• WORK REQUEST
Show every line in the entries below where the word "paper" appears.
[RECORDS TO USE — start]
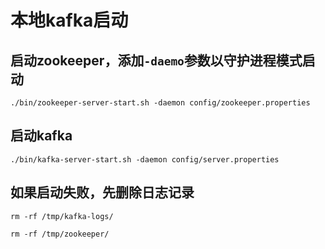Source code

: # 本地kafka启动

## 启动zookeeper，添加`-daemo`参数以守护进程模式启动
`./bin/zookeeper-server-start.sh -daemon config/zookeeper.properties`

## 启动kafka
`./bin/kafka-server-start.sh -daemon config/server.properties`

## 如果启动失败，先删除日志记录
`rm -rf /tmp/kafka-logs/`

`rm -rf /tmp/zookeeper/`



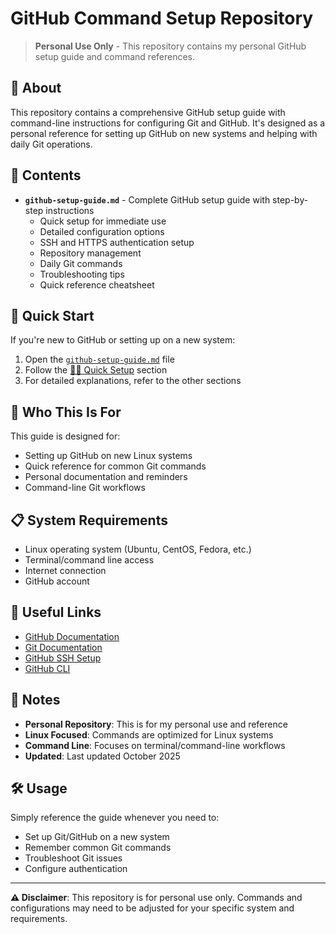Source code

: # GitHub Command Setup Repository

> **Personal Use Only** - This repository contains my personal GitHub setup guide and command references.

## 📖 About

This repository contains a comprehensive GitHub setup guide with command-line instructions for configuring Git and GitHub. It's designed as a personal reference for setting up GitHub on new systems and helping with daily Git operations.

## 📁 Contents

- **`github-setup-guide.md`** - Complete GitHub setup guide with step-by-step instructions
  - Quick setup for immediate use
  - Detailed configuration options
  - SSH and HTTPS authentication setup
  - Repository management
  - Daily Git commands
  - Troubleshooting tips
  - Quick reference cheatsheet

## 🚀 Quick Start

If you're new to GitHub or setting up on a new system:

1. Open the [`github-setup-guide.md`](./github-setup-guide.md) file
2. Follow the [🏃‍♂️ Quick Setup](./github-setup-guide.md#️-quick-setup) section
3. For detailed explanations, refer to the other sections

## 🎯 Who This Is For

This guide is designed for:
- Setting up GitHub on new Linux systems
- Quick reference for common Git commands
- Personal documentation and reminders
- Command-line Git workflows

## 📋 System Requirements

- Linux operating system (Ubuntu, CentOS, Fedora, etc.)
- Terminal/command line access
- Internet connection
- GitHub account

## 🔗 Useful Links

- [GitHub Documentation](https://docs.github.com/)
- [Git Documentation](https://git-scm.com/doc)
- [GitHub SSH Setup](https://docs.github.com/en/authentication/connecting-to-github-with-ssh)
- [GitHub CLI](https://cli.github.com/)

## 📝 Notes

- **Personal Repository**: This is for my personal use and reference
- **Linux Focused**: Commands are optimized for Linux systems
- **Command Line**: Focuses on terminal/command-line workflows
- **Updated**: Last updated October 2025

## 🛠️ Usage

Simply reference the guide whenever you need to:
- Set up Git/GitHub on a new system
- Remember common Git commands
- Troubleshoot Git issues
- Configure authentication

---

**⚠️ Disclaimer**: This repository is for personal use only. Commands and configurations may need to be adjusted for your specific system and requirements.
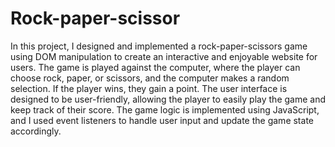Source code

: # Rock-paper-scissor

In this project, I designed and implemented a rock-paper-scissors game using DOM manipulation to create an interactive and enjoyable website for users. The game is played against the computer, where the player can choose rock, paper, or scissors, and the computer makes a random selection. If the player wins, they gain a point. The user interface is designed to be user-friendly, allowing the player to easily play the game and keep track of their score. The game logic is implemented using JavaScript, and I used event listeners to handle user input and update the game state accordingly.
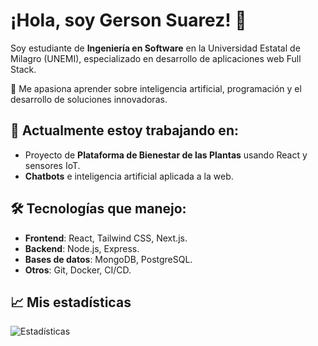 # ¡Hola, soy Gerson Suarez! 👋

Soy estudiante de **Ingeniería en Software** en la Universidad Estatal de Milagro (UNEMI), especializado en desarrollo de aplicaciones web Full Stack.

🚀 Me apasiona aprender sobre inteligencia artificial, programación y el desarrollo de soluciones innovadoras.

## 🌱 Actualmente estoy trabajando en:
- Proyecto de **Plataforma de Bienestar de las Plantas** usando React y sensores IoT.
- **Chatbots** e inteligencia artificial aplicada a la web.

## 🛠️ Tecnologías que manejo:
- **Frontend**: React, Tailwind CSS, Next.js.
- **Backend**: Node.js, Express.
- **Bases de datos**: MongoDB, PostgreSQL.
- **Otros**: Git, Docker, CI/CD.

## 📈 Mis estadísticas
![Estadísticas](https://github-readme-stats.vercel.app/api?username=GersonSA01&show_icons=true&theme=dark)
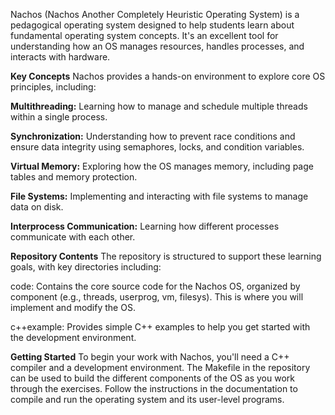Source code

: Nachos (Nachos Another Completely Heuristic Operating System) is a pedagogical operating system designed to help students learn about fundamental operating system concepts. It's an excellent tool for understanding how an OS manages resources, handles processes, and interacts with hardware.

**Key Concepts**
Nachos provides a hands-on environment to explore core OS principles, including:

**Multithreading:** Learning how to manage and schedule multiple threads within a single process.

**Synchronization:** Understanding how to prevent race conditions and ensure data integrity using semaphores, locks, and condition variables.

**Virtual Memory:** Exploring how the OS manages memory, including page tables and memory protection.

**File Systems:** Implementing and interacting with file systems to manage data on disk.

**Interprocess Communication:** Learning how different processes communicate with each other.

**Repository Contents**
The repository is structured to support these learning goals, with key directories including:

code: Contains the core source code for the Nachos OS, organized by component (e.g., threads, userprog, vm, filesys). This is where you will implement and modify the OS.

c++example: Provides simple C++ examples to help you get started with the development environment.


**Getting Started**
To begin your work with Nachos, you'll need a C++ compiler and a development environment. The Makefile in the repository can be used to build the different components of the OS as you work through the exercises. Follow the instructions in the documentation to compile and run the operating system and its user-level programs.
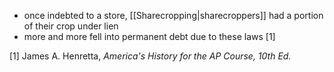 - once indebted to a store, [[Sharecropping|sharecroppers]] had a portion of their crop under lien
- more and more fell into permanent debt due to these laws [1]

[1] James A. Henretta, *America's History for the AP Course, 10th Ed.*
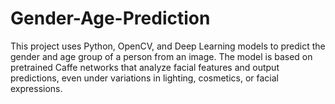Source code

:# Gender-Age-Prediction
This project uses Python, OpenCV, and Deep Learning models to predict the gender and age group of a person from an image. The model is based on pretrained Caffe networks that analyze facial features and output predictions, even under variations in lighting, cosmetics, or facial expressions.   
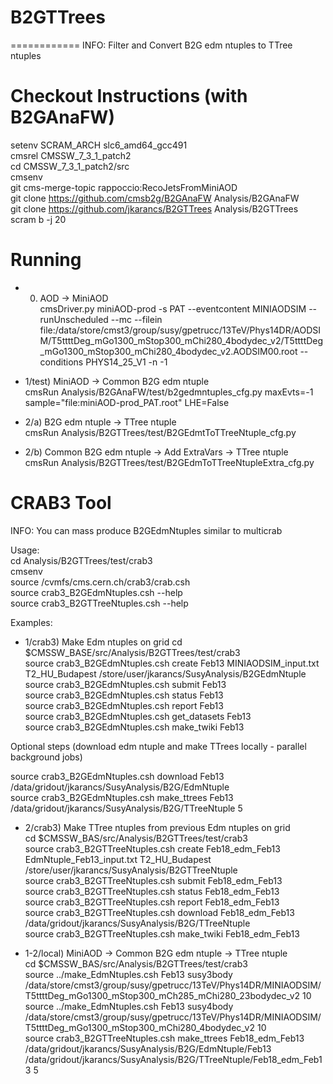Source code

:# B2GTTrees
============
INFO: Filter and Convert B2G edm ntuples to TTree ntuples

Checkout Instructions (with B2GAnaFW)
=====================================

setenv SCRAM_ARCH slc6_amd64_gcc491  
cmsrel CMSSW_7_3_1_patch2  
cd CMSSW_7_3_1_patch2/src  
cmsenv  
git cms-merge-topic rappoccio:RecoJetsFromMiniAOD  
git clone https://github.com/cmsb2g/B2GAnaFW Analysis/B2GAnaFW  
git clone https://github.com/jkarancs/B2GTTrees Analysis/B2GTTrees  
scram b -j 20  

Running
=======

- 0) AOD -> MiniAOD  
cmsDriver.py miniAOD-prod -s PAT --eventcontent MINIAODSIM --runUnscheduled  --mc --filein file:/data/store/cmst3/group/susy/gpetrucc/13TeV/Phys14DR/AODSIM/T5ttttDeg_mGo1300_mStop300_mChi280_4bodydec_v2/T5ttttDeg_mGo1300_mStop300_mChi280_4bodydec_v2.AODSIM00.root --conditions PHYS14_25_V1 -n -1  

- 1/test) MiniAOD -> Common B2G edm ntuple  
cmsRun Analysis/B2GAnaFW/test/b2gedmntuples_cfg.py maxEvts=-1 sample="file:miniAOD-prod_PAT.root" LHE=False  

- 2/a) B2G edm ntuple -> TTree ntuple  
cmsRun Analysis/B2GTTrees/test/B2GEdmtToTTreeNtuple_cfg.py  

- 2/b) Common B2G edm ntuple -> Add ExtraVars -> TTree ntuple  
cmsRun Analysis/B2GTTrees/test/B2GEdmToTTreeNtupleExtra_cfg.py  

CRAB3 Tool
==========
INFO: You can mass produce B2GEdmNtuples similar to multicrab

Usage:  
cd Analysis/B2GTTrees/test/crab3  
cmsenv  
source /cvmfs/cms.cern.ch/crab3/crab.csh  
source crab3_B2GEdmNtuples.csh --help  
source crab3_B2GTTreeNtuples.csh --help  

Examples:  
- 1/crab3) Make Edm ntuples on grid
cd $CMSSW_BASE/src/Analysis/B2GTTrees/test/crab3  
source crab3_B2GEdmNtuples.csh create Feb13 MINIAODSIM_input.txt T2_HU_Budapest /store/user/jkarancs/SusyAnalysis/B2GEdmNtuple  
source crab3_B2GEdmNtuples.csh submit Feb13  
source crab3_B2GEdmNtuples.csh status Feb13  
source crab3_B2GEdmNtuples.csh report Feb13  
source crab3_B2GEdmNtuples.csh get_datasets Feb13  
source crab3_B2GEdmNtuples.csh make_twiki Feb13  

Optional steps (download edm ntuple and make TTrees locally - parallel background jobs)  

source crab3_B2GEdmNtuples.csh download Feb13 /data/gridout/jkarancs/SusyAnalysis/B2G/EdmNtuple  
source crab3_B2GEdmNtuples.csh make_ttrees Feb13 /data/gridout/jkarancs/SusyAnalysis/B2G/TTreeNtuple 5  

- 2/crab3) Make TTree ntuples from previous Edm ntuples on grid  
cd $CMSSW_BAS/src/Analysis/B2GTTrees/test/crab3  
source crab3_B2GTTreeNtuples.csh create Feb18_edm_Feb13 EdmNtuple_Feb13_input.txt T2_HU_Budapest /store/user/jkarancs/SusyAnalysis/B2GTTreeNtuple  
source crab3_B2GTTreeNtuples.csh submit Feb18_edm_Feb13  
source crab3_B2GTTreeNtuples.csh status Feb18_edm_Feb13  
source crab3_B2GTTreeNtuples.csh report Feb18_edm_Feb13  
source crab3_B2GTTreeNtuples.csh download Feb18_edm_Feb13 /data/gridout/jkarancs/SusyAnalysis/B2G/TTreeNtuple  
source crab3_B2GTTreeNtuples.csh make_twiki Feb18_edm_Feb13  

- 1-2/local) MiniAOD -> Common B2G edm ntuple -> TTree ntuple  
cd $CMSSW_BAS/src/Analysis/B2GTTrees/test/crab3  
source ../make_EdmNtuples.csh Feb13 susy3body /data/store/cmst3/group/susy/gpetrucc/13TeV/Phys14DR/MINIAODSIM/T5ttttDeg_mGo1300_mStop300_mCh285_mChi280_23bodydec_v2 10  
source ../make_EdmNtuples.csh Feb13 susy4body /data/store/cmst3/group/susy/gpetrucc/13TeV/Phys14DR/MINIAODSIM/T5ttttDeg_mGo1300_mStop300_mChi280_4bodydec_v2 10  
source crab3_B2GTTreeNtuples.csh make_ttrees Feb18_edm_Feb13 /data/gridout/jkarancs/SusyAnalysis/B2G/EdmNtuple/Feb13 /data/gridout/jkarancs/SusyAnalysis/B2G/TTreeNtuple/Feb18_edm_Feb13 5  
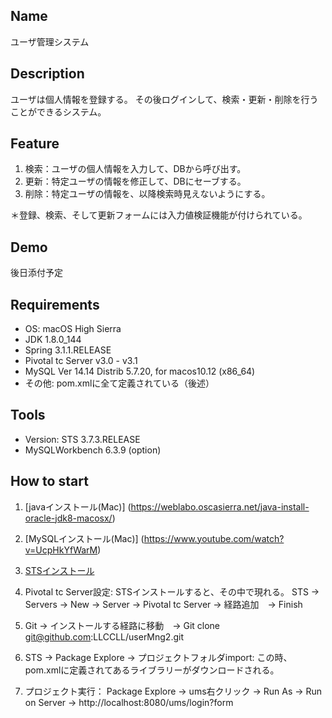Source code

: ## Name
ユーザ管理システム

## Description
ユーザは個人情報を登録する。
その後ログインして、検索・更新・削除を行うことができるシステム。

## Feature
1. 検索：ユーザの個人情報を入力して、DBから呼び出す。
2. 更新：特定ユーザの情報を修正して、DBにセーブする。
3. 削除：特定ユーザの情報を、以降検索時見えないようにする。


＊登録、検索、そして更新フォームには入力値検証機能が付けられている。

## Demo
後日添付予定

## Requirements
* OS: macOS High Sierra
* JDK 1.8.0_144
* Spring 3.1.1.RELEASE
* Pivotal tc Server v3.0 - v3.1
* MySQL  Ver 14.14 Distrib 5.7.20, for macos10.12 (x86_64) 
* その他: pom.xmlに全て定義されている（後述）

## Tools
* Version: STS 3.7.3.RELEASE
* MySQLWorkbench 6.3.9 (option)

## How to start
1. [javaインストール(Mac)] (https://weblabo.oscasierra.net/java-install-oracle-jdk8-macosx/)

2. [MySQLインストール(Mac)]
(https://www.youtube.com/watch?v=UcpHkYfWarM)

3. [STSインストール](https://spring.io/tools/sts/all)

4. Pivotal tc Server設定: 
STSインストールすると、その中で現れる。
STS → Servers → New → Server → Pivotal tc Server → 経路追加　→ Finish

5. Git → インストールする経路に移動　→ Git clone git@github.com:LLCCLL/userMng2.git

6. STS → Package Explore → プロジェクトフォルダimport: 
この時、pom.xmlに定義されてあるライブラリーがダウンロードされる。

7. プロジェクト実行：
Package Explore → ums右クリック → Run As → Run on Server → http://localhost:8080/ums/login?form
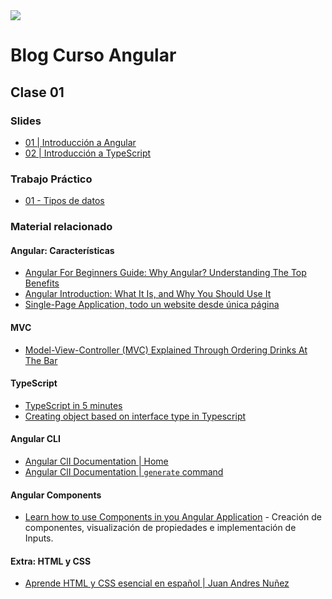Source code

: <img src="https://goo.gl/forms/hFdoUTpX9g0JK0C23" />

# Blog Curso Angular

## Clase 01

### Slides

* [01 | Introducción a Angular](https://docs.google.com/presentation/d/1GJoB0I2PewJyunadXm7v1EqybVfY0sYAhkUob9mIzIg/edit?usp=sharing)
* [02 | Introducción a TypeScript](https://drive.google.com/open?id=1_ioQ2cAnDAgjAI0M32mRdQEuOiCf8NMfb52wq195RS0)

### Trabajo Práctico

* [01 - Tipos de datos](ejercicio-01.md)

### Material relacionado

#### Angular: Características

* [Angular For Beginners Guide: Why Angular? Understanding The Top Benefits](https://blog.angular-university.io/why-angular-angular-vs-jquery-a-beginner-friendly-explanation-on-the-advantages-of-angular-and-mvc/)
* [Angular Introduction: What It Is, and Why You Should Use It](https://www.sitepoint.com/angular-introduction/)
* [Single-Page Application, todo un website desde única página](https://www.arsys.es/blog/programacion/diseno-web/spa-unica-pagina/)

#### MVC

* [Model-View-Controller (MVC) Explained Through Ordering Drinks At The Bar](https://medium.freecodecamp.org/model-view-controller-mvc-explained-through-ordering-drinks-at-the-bar-efcba6255053)

#### TypeScript

* [TypeScript in 5 minutes](https://www.typescriptlang.org/docs/handbook/typescript-in-5-minutes.html)
* [Creating object based on interface type in Typescript](https://zohaib.me/creating-object-based-on-interface-type-in-typescript/)

#### Angular CLI

* [Angular ClI Documentation | Home](https://github.com/angular/angular-cli/wiki)
* [Angular ClI Documentation | `generate` command](https://github.com/angular/angular-cli/wiki/generate)

#### Angular Components

* [Learn how to use Components in you Angular Application](https://malcoded.com/posts/angular-fundamentals-components) - Creación de componentes, visualización de propiedades e implementación de Inputs.

#### Extra: HTML y CSS

* [Aprende HTML y CSS esencial en español | Juan Andres Nuñez](https://www.youtube.com/watch?v=TBEQ8WuAUYY&list=PLM-Y_YQmMEqCae2LNXpk7S6zCjiZQ3252)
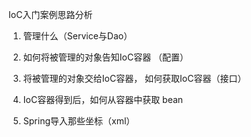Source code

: IoC入门案例思路分析

1. 管理什么（Service与Dao）

2. 如何将被管理的对象告知IoC容器 （配置）

3. 将被管理的对象交给IoC容器， 如何获取IoC容器（接口）

4. IoC容器得到后，如何从容器中获取 bean

5. Spring导入那些坐标（xml）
[RECORDS TO USE — finish]
• RESPONSE TO THIS TASK
: # Rock-paper-scissor
In this project, I designed and implemented a rock-paper-scissors game using DOM manipulation to create an interactive and enjoyable website for users. The game is played against the computer, where the player can choose rock, paper, or scissors, and the computer makes a random selection. If the player wins, they gain a point. The user interface is designed to be user-friendly, allowing the player to easily play the game and keep track of their score. The game logic is implemented using JavaScript, and I used event listeners to handle user input and update the game state accordingly.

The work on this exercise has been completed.